A recent decision by the California Court of Appeals upheld liability against a third party for aiding and abetting an LLC member’s breach of fiduciary duty. In American Master Lease LLC v. Idanta Partners, Ltd., the defendants entered into an unauthorized competing agreement with non-majority members of AML, knowing that it constituted a breach of loyalty. The defendants unsuccessfully argued that liability required the existence of an independent fiduciary duty with AML. The court stated that was only one of two possible claims for aiding and abetting; the claim is also available where the defendant knows that the member’s conduct constitutes a breach of fiduciary duty and gives substantial assistance or encouragement toward the conduct. No independent fiduciary duty is required. After finding the defendants liable, the court explained the relevant statute of limitations and remedy for the violation.

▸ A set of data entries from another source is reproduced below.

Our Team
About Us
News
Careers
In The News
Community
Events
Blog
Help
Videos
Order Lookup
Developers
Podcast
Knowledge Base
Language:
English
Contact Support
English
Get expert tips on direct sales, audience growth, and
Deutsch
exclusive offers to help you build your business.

The statute of limitations is that of the underlying tort itself - breach of fiduciary duty - either three or four years, depending on the presence of fraud. As for the remedy, the court held that disgorgement of profits was an appropriate. The court stated that this furthered public policy, in both preventing an individual from benefiting from his wrongful actions and acting as a deterrent for future actions.
Brown, Neri, Smith & Khan LLP Blog
A California Court of Appeal this past week determined that a foreign LLC which is not qualified to transact business in California can nonetheless enforce a judgment obtained in another state in California. Conseco Marketing, LLC v. IFA and Ins. Services, Inc., 2013 Cal. App. LEXIS 946 (Cal. App. 2d Dist. Nov. 22, 2013). Under both California's current LLC Act and the new one effective in 2014, neither maintaining or defending a lawsuit nor collecting a debt is by itself sufficient to constitute transaction intrastate business in California.
Beginning in January 2014, newly formed limited liability companies ("LLCs") in California will be formed under a new LLC law. the Revised Uniform Limited Liability Company Act or "RULLCA." The new law is very significant because many smaller companies use the flexibility of the LLC structure to operate their business. Among many changes, RULLCA gives new LLCs greater flexibility is curtailing and defining the fiduciary duties their members or managers will be subjected to. The prior act gave California LLCs and their members substantially less flexibility in eliminating fiduciary obligations as compared to LLCs in other states such as Delaware. Now, under RULLCA, default fiduciary duties are limited to those duties specified in the acts. Moreover, even those duties can be curtailed as long as they are not curtailed "unreasonably." The new law gives founding members and managers a greater ability to shield themselves from liability. On the other hand, investors must be more careful where fiduciary obligations have been sharply limited because those investors will have a significantly lesser ability to protect their interests in court.
On August 8, the Delaware Court of Chancery issued a post-trial decision regarding a series of disputes among the owners of a closely-held Delaware LLC. Grove v. Brown (http://courts.state.de.us/opinions/download.aspx?ID=193130). The decision is significant because there is relatively little law about internal disputes in limited liability companies. Delaware is a popular jurisdiction for organizing LLCs as with C corps so the decision from Delaware's Chancery Court carries extra weight. A number of issues were raised, making the case a useful read. Here, we'll touch on one: the parties disputed ownership. The Operating Agreement and other documents stated that there were four equal partners. The parties' actions were not consistent and not all of the four owners put up all of the initial capital implied by their ownership shares. Faced with whether the contract or practical actions controlled, the court held that the unambiguous contract controlled. LLCs are peculiarly creatures of contract, and this decision emphasizes that in the LLC context, the operating agreement will control in most all circumstances. In this case, the owners who fully performed, assumed and acted as though they owned a larger share commensurate with their greater performance. Those actions based upon their belief that they held a majority interest, including effecting a merger premised on their position that they owned more than 50% of the LLC, were rendered void as they were inconsistent with the Operating Agreement. Where a party does not meet his or her obligations under that agreement, Grove suggests that the other parties need to force compliance or sue -- rather than assuming that the underperforming owner will be assumed later to have fewer rights in the LLC. All too often disputes in a closely held company or LLC are swept under the rug and not addressed -- until litigation ultimately erupts, leaving a multitude of the type of challenging issues raised in Grove.